Idées auxquelles s'arrête le Premier Consul, relativement à la Constitution, et aux changements qu'il convient d'y apporter.
Le Premier Consul n'avait garde de toucher au Sénat: il voulait, au contraire, le rendre plus puissant; mais il projeta un premier changement, qui, en apparence, fut une concession à l'influence populaire.

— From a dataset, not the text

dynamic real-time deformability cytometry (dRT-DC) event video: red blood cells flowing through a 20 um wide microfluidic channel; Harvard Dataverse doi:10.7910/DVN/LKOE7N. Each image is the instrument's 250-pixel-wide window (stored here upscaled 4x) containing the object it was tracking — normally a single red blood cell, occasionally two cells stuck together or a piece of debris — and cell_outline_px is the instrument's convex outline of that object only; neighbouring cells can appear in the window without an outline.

Les listes de notabilité, qui contenaient les cinq cent mille individus parmi lesquels on devait choisir les conseils d'arrondissement et de département, le Corps Législatif, le Tribunat, le Sénat lui-même, auxquelles on ne touchait jamais que pour y remplacer les morts ou en retrancher les indignes, tels que les faillis par exemple, les listes de notabilité paraissaient trop illusoires, et laissaient le gouvernement, comme on dirait aujourd'hui, sans lien avec le pays. Elles étaient d'ailleurs très-difficiles à composer, car les citoyens ne mettaient aucun intérêt à se mêler d'une œuvre aussi insignifiante.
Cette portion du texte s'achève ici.